Integrating a Complex Exponential Function

Suppose $w=\exp(2i\pi/3)$. How would I go about integrating

$$\int\frac{3dx}{e^x+e^{wx}+e^{w^2x}}$$

Is there a transformation i can use? This is an entire function; there is no $x$ that will produce poles. If I said that

$$\frac{3}{e^x+e^{wx}+e^{w^2x}}=\sum_{n=0}^\infty A_{3n}\frac{x^{3n}}{(3n)!}$$

Then can’t I say that

$$\int\frac{3dx}{e^x+e^{wx}+e^{w^2x}}=\int \sum_{n=0}^\infty A_{3n}\frac{x^{3n}}{(3n)!}=\sum_{n=0}^\infty A_{3n}\int\frac{x^{3n}}{(3n)!}=\sum_{n=0}^\infty A_{3n}\frac{x^{3n+1}}{(3n+1)!}$$

But this wont give me information regarding the generating function I need. Any suggestions?

Solutions Collecting From Web of "Integrating a Complex Exponential Function"

Well, I bet you are aware of the identity:
$$\frac{e^x+e^{\omega x}+e^{\omega^2 x}}{3}=\sum_{n\geq 0}\frac{x^{3n}}{(3n)!}\tag{1}$$
hence by assuming
$$ \frac{3}{e^{x}+e^{\omega x}+e^{\omega^2 x}}=\sum_{n\geq 0}A_{3n} \frac{x^{3n}}{(3n)!} \tag{2}$$
and considering the Cauchy product of $(1)$ and $(2)$ we get $A_0=1$ and
$$ \sum_{n=0}^{m}\binom{3m}{3n}A_{3n} = 0,\tag{3}$$
so our coefficients can be computed by recursion and they give a generalization of Bernoulli numbers.

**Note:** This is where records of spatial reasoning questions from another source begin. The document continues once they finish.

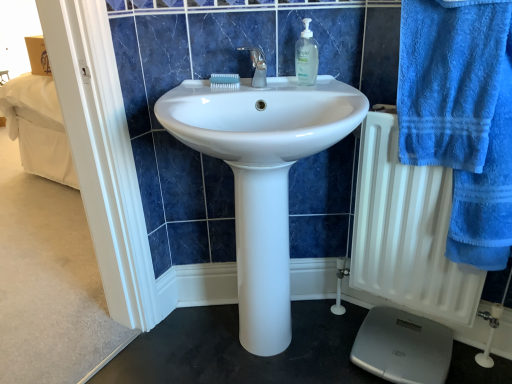
The image size is (512, 384). In order to click on vacant region above gray plastic scale at lower right (from a real-world perspective) in this screenshot , I will do `click(407, 347)`.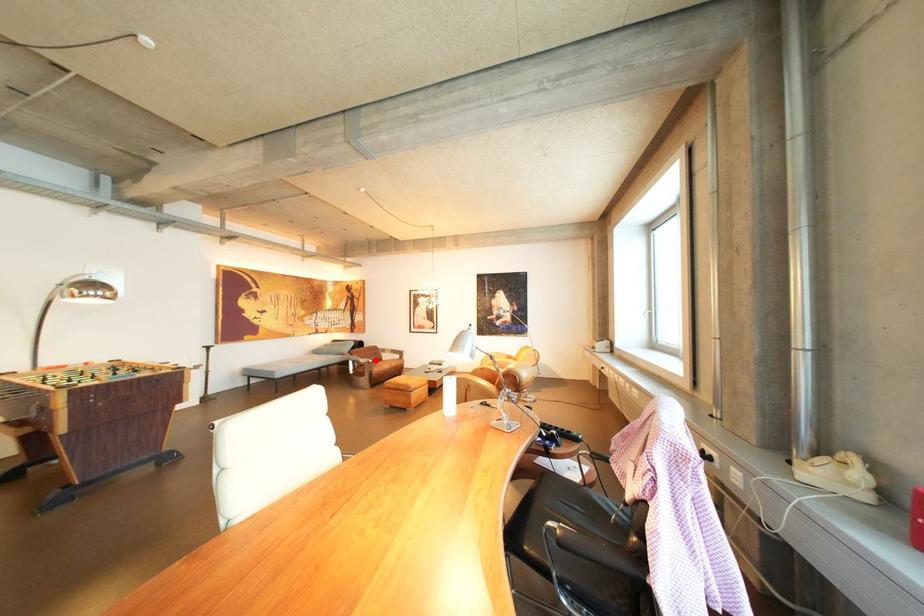
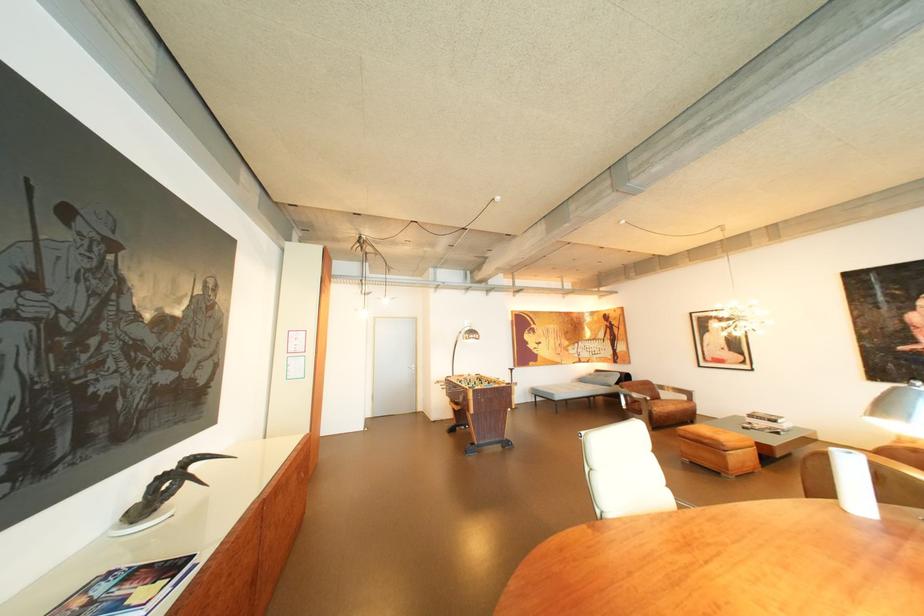
Find the pixel in the second image that matches the highlighted location in the first image.

(649, 395)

Continuing the analogy, since integrals like $\int_{0}^{+\infty}\frac{dx}{\cosh x}\,dx$ and $\int_{0}^{+\infty}\frac{x^k\,dx}{\sinh x}\,dx$ are related with the Riemann $\zeta$ function, my bet is that your integral is related with another $\zeta$-function, the Epstein zeta function.